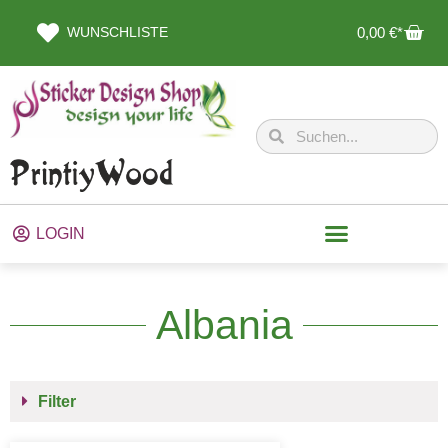
WUNSCHLISTE
0,00
€
LOGIN
Albania
Filter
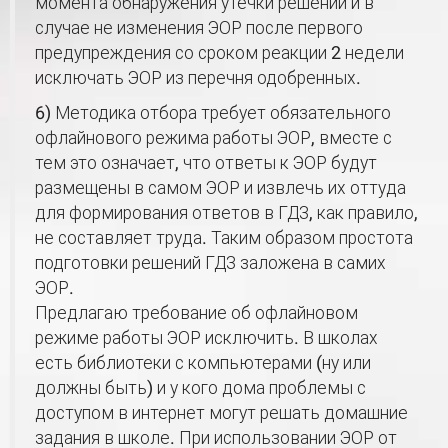
момента обнаружения утечки решений и в
случае не изменения ЭОР после первого
предупреждения со сроком реакции 2 недели
исключать ЭОР из перечня одобренных.
6) Методика отбора требует обязательного
офлайнового режима работы ЭОР, вместе с
тем это означает, что ответы к ЭОР будут
размещены в самом ЭОР и извлечь их оттуда
для формирования ответов в ГДЗ, как правило,
не составляет труда. Таким образом простота
подготовки решений ГДЗ заложена в самих
ЭОР.
Предлагаю требование об офлайновом
режиме работы ЭОР исключить. В школах
есть библиотеки с компьютерами (ну или
должны быть) и у кого дома проблемы с
доступом в интернет могут решать домашние
задания в школе. При использовании ЭОР от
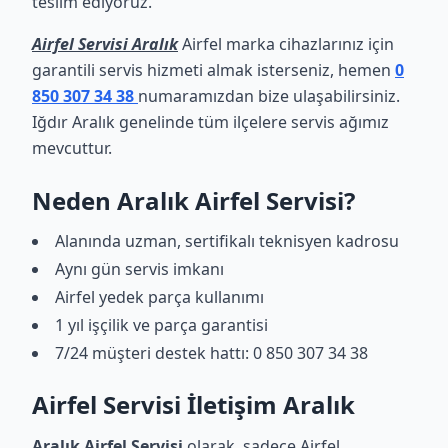
teslim ediyoruz.
Airfel Servisi Aralık
Airfel marka cihazlarınız için
garantili servis hizmeti almak isterseniz, hemen
0
850 307 34 38
numaramızdan bize ulaşabilirsiniz.
Iğdır Aralık genelinde tüm ilçelere servis ağımız
mevcuttur.
Neden Aralık Airfel Servisi?
Alanında uzman, sertifikalı teknisyen kadrosu
Aynı gün servis imkanı
Airfel yedek parça kullanımı
1 yıl işçilik ve parça garantisi
7/24 müşteri destek hattı: 0 850 307 34 38
Airfel Servisi İletişim Aralık
Aralık Airfel Servisi
olarak, sadece Airfel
---
▸ **Task**
Transcribe the data line for line, starting at the line that contains "teslim ediyoruz." and ending after the line that contains "Airfel yedek parça kullanımı".

▸ **Result for this exercise**
teslim ediyoruz.
Airfel Servisi Aralık
Airfel marka cihazlarınız için
garantili servis hizmeti almak isterseniz, hemen
0
850 307 34 38
numaramızdan bize ulaşabilirsiniz.
Iğdır Aralık genelinde tüm ilçelere servis ağımız
mevcuttur.
Neden Aralık Airfel Servisi?
Alanında uzman, sertifikalı teknisyen kadrosu
Aynı gün servis imkanı
Airfel yedek parça kullanımı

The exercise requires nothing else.